• **Exercise brief**: What's needed is a word-for-word retyping of the entries below, pictures omitted.

• **Stored data**:
·····
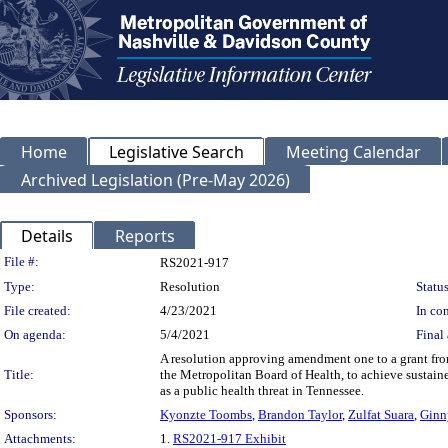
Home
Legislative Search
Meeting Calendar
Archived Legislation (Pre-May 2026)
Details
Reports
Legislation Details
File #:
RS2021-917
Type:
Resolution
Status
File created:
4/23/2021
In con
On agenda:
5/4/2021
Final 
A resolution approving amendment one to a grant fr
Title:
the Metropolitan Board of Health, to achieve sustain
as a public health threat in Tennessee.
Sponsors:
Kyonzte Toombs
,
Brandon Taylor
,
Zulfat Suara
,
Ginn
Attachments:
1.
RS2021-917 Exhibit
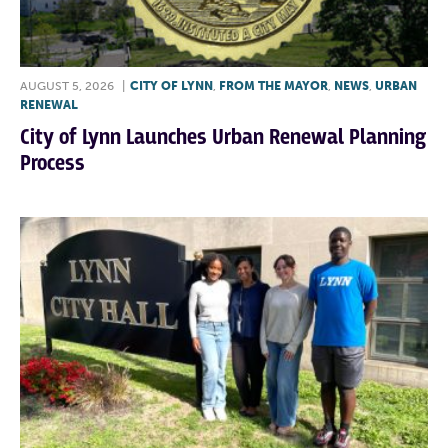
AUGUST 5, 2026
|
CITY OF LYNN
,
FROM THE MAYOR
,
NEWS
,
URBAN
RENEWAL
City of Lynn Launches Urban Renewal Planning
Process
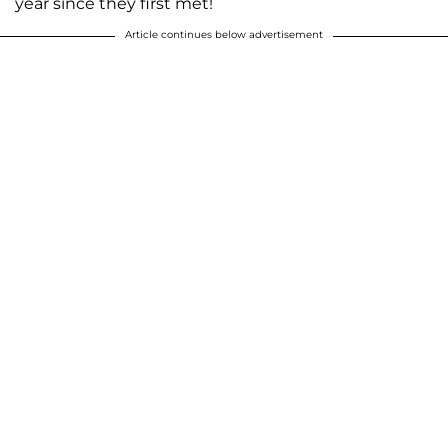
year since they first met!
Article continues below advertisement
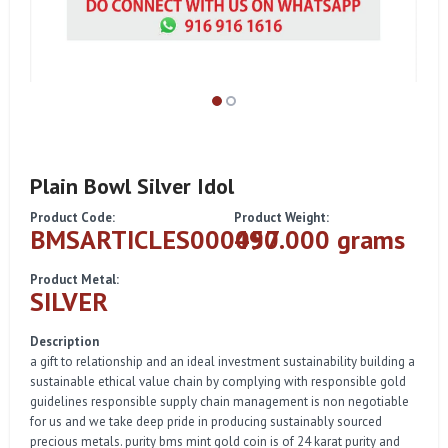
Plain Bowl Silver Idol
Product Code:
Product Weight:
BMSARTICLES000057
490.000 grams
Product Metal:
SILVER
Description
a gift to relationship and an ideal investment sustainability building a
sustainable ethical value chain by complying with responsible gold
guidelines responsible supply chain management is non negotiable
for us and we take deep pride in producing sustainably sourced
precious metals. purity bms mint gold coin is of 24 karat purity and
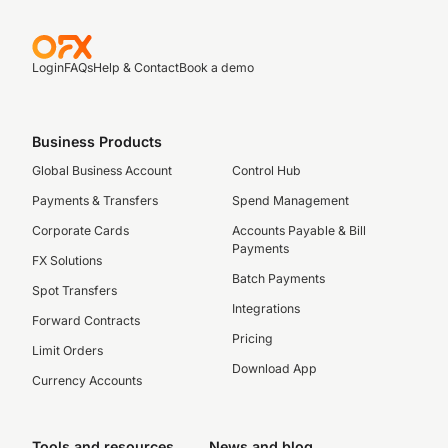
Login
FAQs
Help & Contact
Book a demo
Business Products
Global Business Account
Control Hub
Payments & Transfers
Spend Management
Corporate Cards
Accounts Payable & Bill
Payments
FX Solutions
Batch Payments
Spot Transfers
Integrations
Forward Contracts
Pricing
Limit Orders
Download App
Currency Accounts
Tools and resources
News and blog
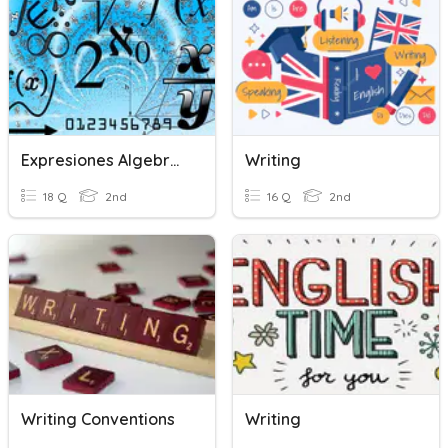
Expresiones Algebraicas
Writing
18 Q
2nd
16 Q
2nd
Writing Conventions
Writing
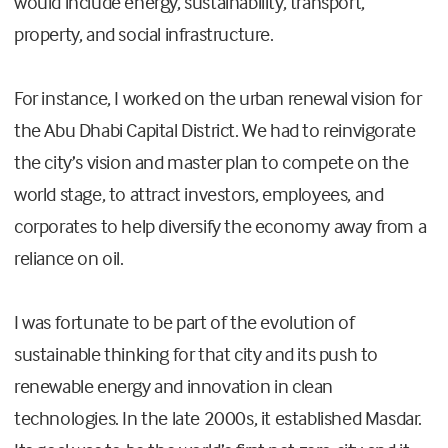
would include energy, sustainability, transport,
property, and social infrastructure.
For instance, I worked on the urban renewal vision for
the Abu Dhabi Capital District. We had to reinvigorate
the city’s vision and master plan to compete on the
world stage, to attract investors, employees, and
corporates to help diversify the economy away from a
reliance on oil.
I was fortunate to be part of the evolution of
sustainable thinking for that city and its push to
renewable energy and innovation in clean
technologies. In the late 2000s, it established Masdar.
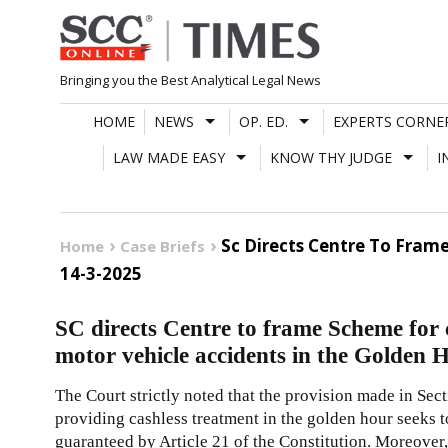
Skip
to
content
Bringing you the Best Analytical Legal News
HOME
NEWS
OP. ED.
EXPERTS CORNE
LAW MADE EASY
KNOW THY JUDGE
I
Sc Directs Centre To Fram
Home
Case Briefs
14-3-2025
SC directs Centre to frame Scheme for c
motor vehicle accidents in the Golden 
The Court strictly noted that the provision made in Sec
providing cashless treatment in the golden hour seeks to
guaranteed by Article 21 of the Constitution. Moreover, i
·····
• **Result for this task**:
Home
Legislative Search
Meeting Calendar
Archived Legislation (Pre-May 2026)
Details
Reports
Legislation Details
File #:
RS2021-917
Type:
Resolution
Status
File created:
4/23/2021
In con
On agenda:
5/4/2021
Final 
A resolution approving amendment one to a grant fr
Title:
the Metropolitan Board of Health, to achieve sustain
as a public health threat in Tennessee.
Sponsors:
Kyonzte Toombs
,
Brandon Taylor
,
Zulfat Suara
,
Ginn
Attachments:
1.
RS2021-917 Exhibit
AUGUST 5, 2026
|
CITY OF LYNN
,
FROM THE MAYOR
,
NEWS
,
URBAN
RENEWAL
City of Lynn Launches Urban Renewal Planning
Process
year since they first met!
Article continues below advertisement
Plain Bowl Silver Idol
Product Code:
Product Weight:
BMSARTICLES000057
490.000 grams
Product Metal:
SILVER
Description
a gift to relationship and an ideal investment sustainability building a
sustainable ethical value chain by complying with responsible gold
guidelines responsible supply chain management is non negotiable
for us and we take deep pride in producing sustainably sourced
precious metals. purity bms mint gold coin is of 24 karat purity and
Login
FAQs
Help & Contact
Book a demo
Business Products
Global Business Account
Control Hub
Payments & Transfers
Spend Management
Corporate Cards
Accounts Payable & Bill
Payments
FX Solutions
Batch Payments
Spot Transfers
Integrations
Forward Contracts
Pricing
Limit Orders
Download App
Currency Accounts
Tools and resources
News and blog
Expresiones Algebraicas
Writing
18 Q
2nd
16 Q
2nd
Writing Conventions
Writing
would include energy, sustainability, transport,
property, and social infrastructure.
For instance, I worked on the urban renewal vision for
the Abu Dhabi Capital District. We had to reinvigorate
the city’s vision and master plan to compete on the
world stage, to attract investors, employees, and
corporates to help diversify the economy away from a
reliance on oil.
I was fortunate to be part of the evolution of
sustainable thinking for that city and its push to
renewable energy and innovation in clean
technologies. In the late 2000s, it established Masdar.
Skip
to
content
Bringing you the Best Analytical Legal News
HOME
NEWS
OP. ED.
EXPERTS CORNE
LAW MADE EASY
KNOW THY JUDGE
I
Sc Directs Centre To Fram
Home
Case Briefs
14-3-2025
SC directs Centre to frame Scheme for c
motor vehicle accidents in the Golden 
The Court strictly noted that the provision made in Sec
providing cashless treatment in the golden hour seeks to
guaranteed by Article 21 of the Constitution. Moreover, i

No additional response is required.